Data protection in Elastic Load Balancing - Elastic Load Balancing

Data protection in Elastic Load Balancing

The AWS shared responsibility model applies to data protection in Elastic Load Balancing. As described in this model, AWS is responsible for protecting the global infrastructure that runs all of the AWS Cloud. You are responsible for maintaining control over your content that is hosted on this infrastructure. You are also responsible for the security configuration and management tasks for the AWS services that you use. For more information about data privacy, see the Data Privacy FAQ. For information about data protection in Europe, see the AWS Shared Responsibility Model and GDPR blog post on the AWS Security Blog.

For data protection purposes, we recommend that you protect AWS account credentials and set up individual users with AWS IAM Identity Center or AWS Identity and Access Management (IAM). That way, each user is given only the permissions necessary to fulfill their job duties. We also recommend that you secure your data in the following ways:

  • Use multi-factor authentication (MFA) with each account.

  • Use SSL/TLS to communicate with AWS resources. We require TLS 1.2 and recommend TLS 1.3.

  • Set up API and user activity logging with AWS CloudTrail.

  • Use AWS encryption solutions, along with all default security controls within AWS services.

  • Use advanced managed security services such as Amazon Macie, which assists in discovering and securing sensitive data that is stored in Amazon S3.

  • If you require FIPS 140-2 validated cryptographic modules when accessing AWS through a command line interface or an API, use a FIPS endpoint. For more information about the available FIPS endpoints, see Federal Information Processing Standard (FIPS) 140-2.

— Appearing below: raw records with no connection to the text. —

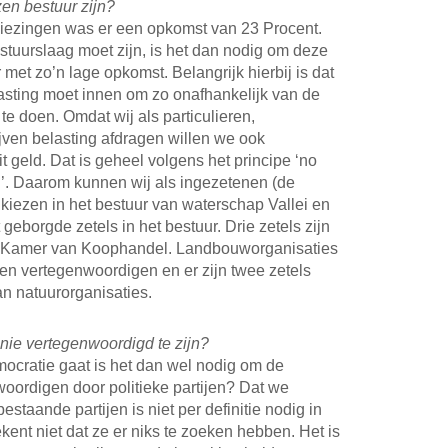
en bestuur zijn?
kiezingen was er een opkomst van 23 Procent.
stuurslaag moet zijn, is het dan nodig om deze
met zo’n lage opkomst. Belangrijk hierbij is dat
asting moet innen om zo onafhankelijk van de
 te doen. Omdat wij als particulieren,
jven belasting afdragen willen we ook
t geld. Dat is geheel volgens het principe ‘no
n’. Daarom kunnen wij als ingezetenen (de
s kiezen in het bestuur van waterschap Vallei en
geborgde zetels in het bestuur. Drie zetels zijn
 de Kamer van Koophandel. Landbouworganisaties
ren vertegenwoordigen en er zijn twee zetels
n natuurorganisaties.
Unie vertegenwoordigd te zijn?
mocratie gaat is het dan wel nodig om de
woordigen door politieke partijen? Dat we
staande partijen is niet per definitie nodig in
ent niet dat ze er niks te zoeken hebben. Het is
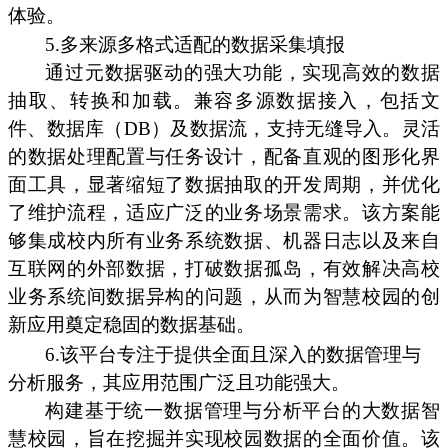
体验。
5.多来源多格式适配的数据采集填报
通过元数据驱动的强大功能，实现高效的数据
抽取、转换和加载。兼容多源数据接入，包括文
件、数据库（DB）及数据流，支持无缝导入。灵活
的数据处理配置与任务设计，配备直观的图形化界
面工具，显著缩短了数据抽取的开发周期，并优化
了维护流程，适应广泛的业务场景需求。该方案能
够集成校内所有业务系统数据、机器日志以及来自
互联网的外部数据，打破数据孤岛，有效解决高校
业务系统间数据异构的问题，从而为智慧校园的创
新应用奠定稳固的数据基础。
6.该平台专注于提供全面且深入的数据管理与
分析服务，其应用范围广泛且功能强大。
构建基于统一数据管理与分析平台的大数据智
慧校园，旨在挖掘并实现校园数据的全面价值。该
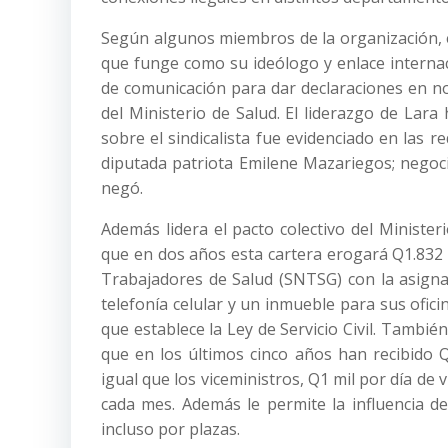
Según algunos miembros de la organización, e
que funge como su ideólogo y enlace internac
de comunicación para dar declaraciones en no
del Ministerio de Salud. El liderazgo de Lar
sobre el sindicalista fue evidenciado en las 
diputada patriota Emilene Mazariegos; negoc
negó.
Además lidera el pacto colectivo del Minister
que en dos años esta cartera erogará Q1.832 m
Trabajadores de Salud (SNTSG) con la asigna
telefonía celular y un inmueble para sus ofic
que establece la Ley de Servicio Civil. También
que en los últimos cinco años han recibido Q
igual que los viceministros, Q1 mil por día de 
cada mes. Además le permite la influencia d
incluso por plazas.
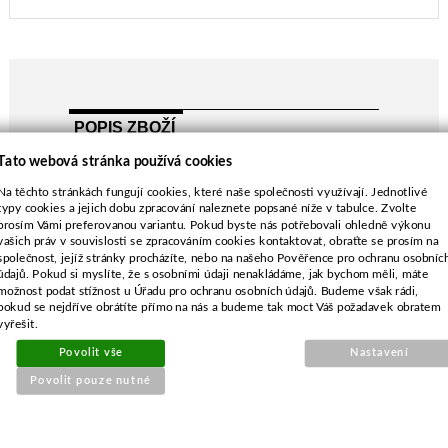
POPIS ZBOŽÍ
Tato webová stránka používá cookies
Noma/Hako 1201E, 1203E
délka-500 mm
Na těchto stránkách fungují cookies, které naše společnosti využívají. Jednotlivé
typy cookies a jejich dobu zpracování naleznete popsané níže v tabulce. Zvolte
průměr středu-10,0 mm
prosím Vámi preferovanou variantu. Pokud byste nás potřebovali ohledně výkonu
vašich práv v souvislosti se zpracováním cookies kontaktovat, obraťte se prosím na
společnost, jejíž stránky procházíte, nebo na našeho Pověřence pro ochranu osobníc
údajů. Pokud si myslíte, že s osobními údaji nenakládáme, jak bychom měli, máte
možnost podat stížnost u Úřadu pro ochranu osobních údajů. Budeme však rádi,
pokud se nejdříve obrátíte přímo na nás a budeme tak moct Váš požadavek obratem
SOUVISEJÍCÍ PRODUKTY
vyřešit.
Povolit vše
Nastavení
Povolit pouze nutné
Těsnění výfuku pro Honda
GXV120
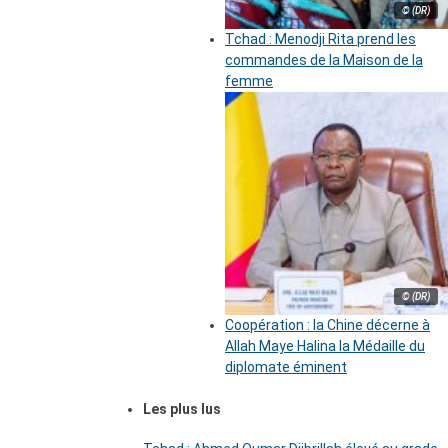
© (DR)
Tchad : Menodji Rita prend les
commandes de la Maison de la
femme
© (DR)
Coopération : la Chine décerne à
Allah Maye Halina la Médaille du
diplomate éminent
Les plus lus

We strongly recommend that you never put confidential or sensitive information, such as your customers' email addresses, into tags or free-form text fields such as a Name field. This includes when you work with Elastic Load Balancing or other AWS services using the console, API, AWS CLI, or AWS SDKs. Any data that you enter into tags or free-form text fields used for names may be used for billing or diagnostic logs. If you provide a URL to an external server, we strongly recommend that you do not include credentials information in the URL to validate your request to that server.

Encryption at rest

If you enable server-side encryption with Amazon S3-managed encryption keys (SSE-S3) for your S3 bucket for Elastic Load Balancing access logs, Elastic Load Balancing automatically encrypts each access log file before it is stored in your S3 bucket. Elastic Load Balancing also decrypts the access log files when you access them. Each log file is encrypted with a unique key, which is itself encrypted with a master key that is regularly rotated.

Encryption in transit

Elastic Load Balancing simplifies the process of building secure web applications by terminating HTTPS and TLS traffic from clients at the load balancer. The load balancer performs the work of encrypting and decrypting the traffic, instead of requiring each EC2 instance to handle the work for TLS termination. When you configure a secure listener, you specify the cipher suites and protocol versions that are supported by your application, and a server certificate to install on your load balancer. You can use AWS Certificate Manager (ACM) or AWS Identity and Access Management (IAM) to manage your server certificates. Application Load Balancers support HTTPS listeners. Network Load Balancers support TLS listeners. Classic Load Balancers support both HTTPS and TLS listeners.